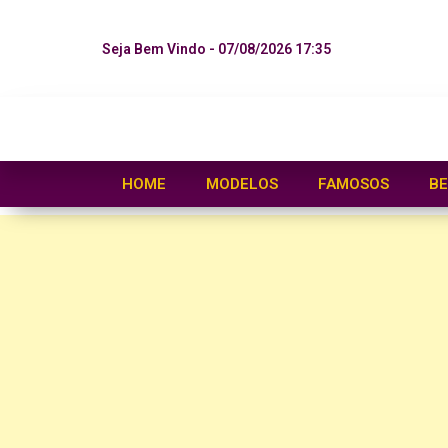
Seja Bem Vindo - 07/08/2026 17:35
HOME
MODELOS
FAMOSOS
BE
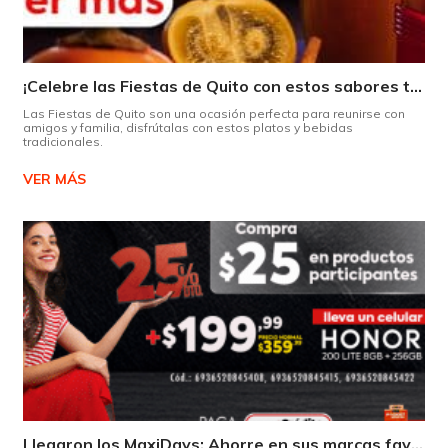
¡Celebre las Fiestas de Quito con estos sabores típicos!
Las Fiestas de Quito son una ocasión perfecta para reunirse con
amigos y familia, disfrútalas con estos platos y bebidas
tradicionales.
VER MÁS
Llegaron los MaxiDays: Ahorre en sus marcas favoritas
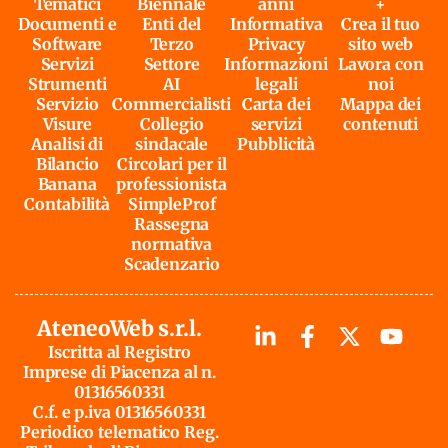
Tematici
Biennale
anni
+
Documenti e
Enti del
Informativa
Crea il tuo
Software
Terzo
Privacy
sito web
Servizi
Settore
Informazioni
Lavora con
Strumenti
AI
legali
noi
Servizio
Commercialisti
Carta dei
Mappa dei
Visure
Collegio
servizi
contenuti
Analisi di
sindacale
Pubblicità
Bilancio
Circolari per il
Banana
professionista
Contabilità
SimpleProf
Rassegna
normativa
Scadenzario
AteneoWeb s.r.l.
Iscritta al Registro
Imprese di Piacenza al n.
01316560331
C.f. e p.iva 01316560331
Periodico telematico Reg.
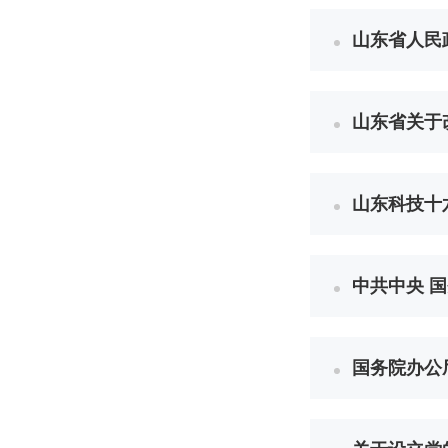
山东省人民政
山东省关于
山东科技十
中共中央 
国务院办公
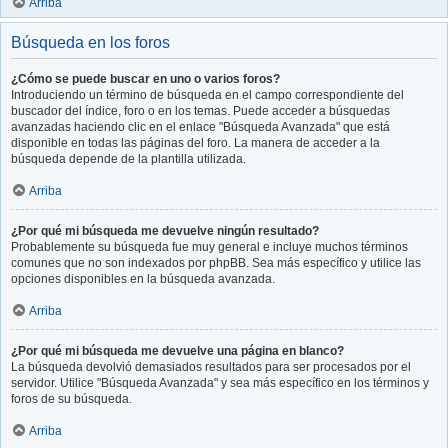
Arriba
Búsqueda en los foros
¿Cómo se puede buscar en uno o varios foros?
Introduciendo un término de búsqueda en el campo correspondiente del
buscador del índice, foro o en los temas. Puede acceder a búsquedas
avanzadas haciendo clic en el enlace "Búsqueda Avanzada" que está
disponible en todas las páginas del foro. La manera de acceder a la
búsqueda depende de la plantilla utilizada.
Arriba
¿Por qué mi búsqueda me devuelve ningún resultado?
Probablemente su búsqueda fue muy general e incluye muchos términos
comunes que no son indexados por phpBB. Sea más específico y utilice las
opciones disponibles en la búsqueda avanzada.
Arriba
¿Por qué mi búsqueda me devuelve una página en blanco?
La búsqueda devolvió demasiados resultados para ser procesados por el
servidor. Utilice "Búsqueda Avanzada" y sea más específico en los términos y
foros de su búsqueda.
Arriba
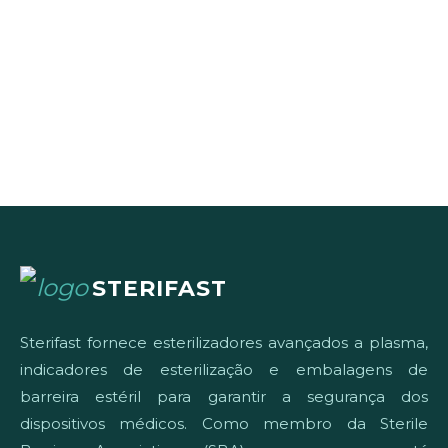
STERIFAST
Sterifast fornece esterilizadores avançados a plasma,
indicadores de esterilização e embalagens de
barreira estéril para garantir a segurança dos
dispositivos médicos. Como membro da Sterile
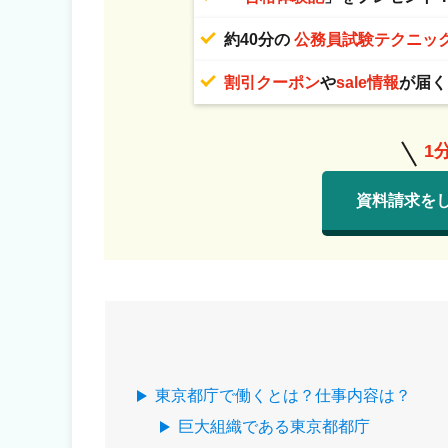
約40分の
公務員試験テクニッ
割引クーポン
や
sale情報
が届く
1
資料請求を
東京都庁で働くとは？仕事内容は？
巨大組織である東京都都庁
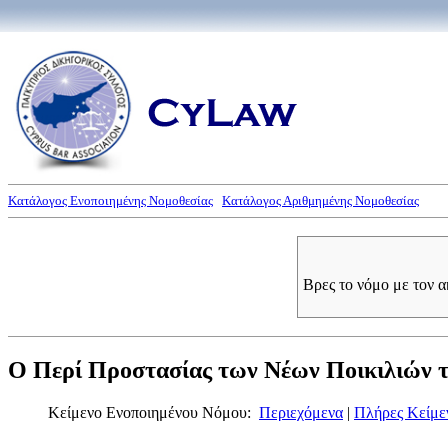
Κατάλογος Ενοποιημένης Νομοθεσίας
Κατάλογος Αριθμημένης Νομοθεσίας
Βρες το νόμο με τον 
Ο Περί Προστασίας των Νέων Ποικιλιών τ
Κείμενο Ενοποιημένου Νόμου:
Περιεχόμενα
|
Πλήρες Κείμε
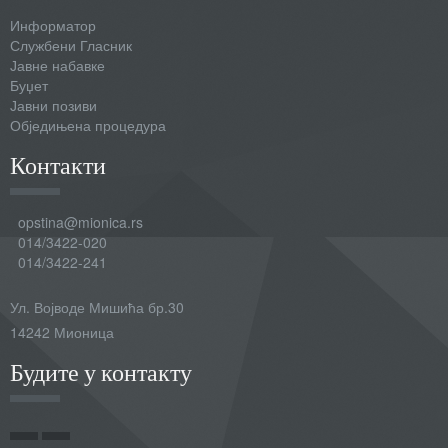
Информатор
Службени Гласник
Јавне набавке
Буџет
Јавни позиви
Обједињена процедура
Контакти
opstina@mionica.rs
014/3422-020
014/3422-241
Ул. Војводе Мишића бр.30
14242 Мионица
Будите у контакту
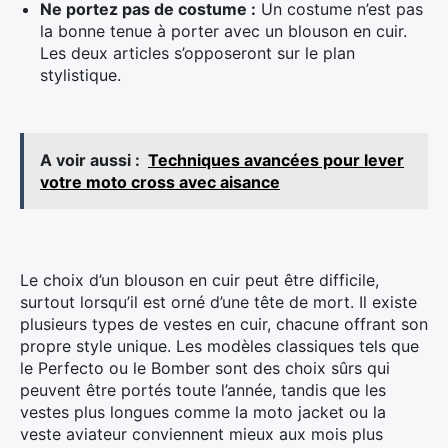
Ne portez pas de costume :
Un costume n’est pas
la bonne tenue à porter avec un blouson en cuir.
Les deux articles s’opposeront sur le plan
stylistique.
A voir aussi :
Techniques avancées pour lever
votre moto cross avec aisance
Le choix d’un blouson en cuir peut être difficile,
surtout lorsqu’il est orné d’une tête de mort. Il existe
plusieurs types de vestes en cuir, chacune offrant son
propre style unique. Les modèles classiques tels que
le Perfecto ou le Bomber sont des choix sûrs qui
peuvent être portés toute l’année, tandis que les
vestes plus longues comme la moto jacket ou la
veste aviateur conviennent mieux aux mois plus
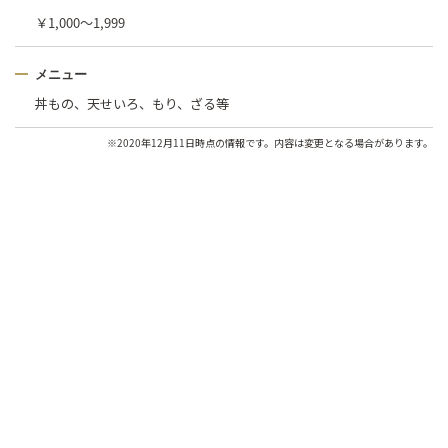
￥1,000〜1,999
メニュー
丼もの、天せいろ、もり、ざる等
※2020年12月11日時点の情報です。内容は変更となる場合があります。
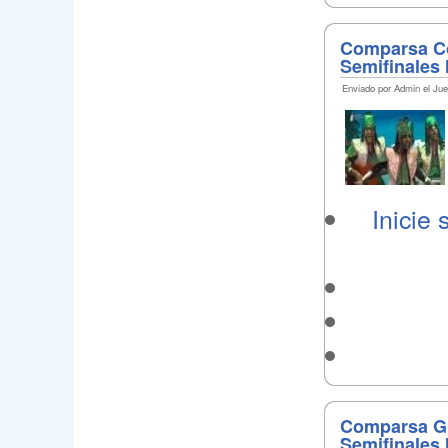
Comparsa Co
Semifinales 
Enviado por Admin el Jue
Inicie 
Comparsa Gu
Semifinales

====================

Exercise description ->
The lines above should be transcribed exactly, with every image removed.

Written response ->
Seja Bem Vindo - 07/08/2026 17:35
HOME
MODELOS
FAMOSOS
BE
¡Celebre las Fiestas de Quito con estos sabores típicos!
Las Fiestas de Quito son una ocasión perfecta para reunirse con
amigos y familia, disfrútalas con estos platos y bebidas
tradicionales.
VER MÁS
Llegaron los MaxiDays: Ahorre en sus marcas favoritas
Tematici
Biennale
anni
+
Documenti e
Enti del
Informativa
Crea il tuo
Software
Terzo
Privacy
sito web
Servizi
Settore
Informazioni
Lavora con
Strumenti
AI
legali
noi
Servizio
Commercialisti
Carta dei
Mappa dei
Visure
Collegio
servizi
contenuti
Analisi di
sindacale
Pubblicità
Bilancio
Circolari per il
Banana
professionista
Contabilità
SimpleProf
Rassegna
normativa
Scadenzario
AteneoWeb s.r.l.
Iscritta al Registro
Imprese di Piacenza al n.
01316560331
C.f. e p.iva 01316560331
Periodico telematico Reg.
山东省人民政
山东省关于
山东科技十
中共中央 
国务院办公
Arriba
Búsqueda en los foros
¿Cómo se puede buscar en uno o varios foros?
Introduciendo un término de búsqueda en el campo correspondiente del
buscador del índice, foro o en los temas. Puede acceder a búsquedas
avanzadas haciendo clic en el enlace "Búsqueda Avanzada" que está
disponible en todas las páginas del foro. La manera de acceder a la
búsqueda depende de la plantilla utilizada.
Arriba
¿Por qué mi búsqueda me devuelve ningún resultado?
Probablemente su búsqueda fue muy general e incluye muchos términos
comunes que no son indexados por phpBB. Sea más específico y utilice las
opciones disponibles en la búsqueda avanzada.
Arriba
¿Por qué mi búsqueda me devuelve una página en blanco?
La búsqueda devolvió demasiados resultados para ser procesados por el
servidor. Utilice "Búsqueda Avanzada" y sea más específico en los términos y
foros de su búsqueda.
Arriba
STERIFAST
Sterifast fornece esterilizadores avançados a plasma,
indicadores de esterilização e embalagens de
barreira estéril para garantir a segurança dos
dispositivos médicos. Como membro da Sterile
約40分の
公務員試験テクニッ
割引クーポン
や
sale情報
が届く
1
資料請求を
東京都庁で働くとは？仕事内容は？
巨大組織である東京都都庁
Κατάλογος Ενοποιημένης Νομοθεσίας
Κατάλογος Αριθμημένης Νομοθεσίας
Βρες το νόμο με τον 
Ο Περί Προστασίας των Νέων Ποικιλιών τ
Κείμενο Ενοποιημένου Νόμου:
Περιεχόμενα
|
Πλήρες Κείμε
Информатор
Службени Гласник
Јавне набавке
Буџет
Јавни позиви
Обједињена процедура
Контакти
opstina@mionica.rs
014/3422-020
014/3422-241
Ул. Војводе Мишића бр.30
14242 Мионица
Будите у контакту
Ne portez pas de costume :
Un costume n’est pas
la bonne tenue à porter avec un blouson en cuir.
Les deux articles s’opposeront sur le plan
stylistique.
A voir aussi :
Techniques avancées pour lever
votre moto cross avec aisance
Le choix d’un blouson en cuir peut être difficile,
surtout lorsqu’il est orné d’une tête de mort. Il existe
plusieurs types de vestes en cuir, chacune offrant son
propre style unique. Les modèles classiques tels que
le Perfecto ou le Bomber sont des choix sûrs qui
peuvent être portés toute l’année, tandis que les
vestes plus longues comme la moto jacket ou la
veste aviateur conviennent mieux aux mois plus
￥1,000〜1,999
メニュー
丼もの、天せいろ、もり、ざる等
※2020年12月11日時点の情報です。内容は変更となる場合があります。
Comparsa Co
Semifinales 
Enviado por Admin el Jue
Inicie 
Comparsa Gu
Semifinales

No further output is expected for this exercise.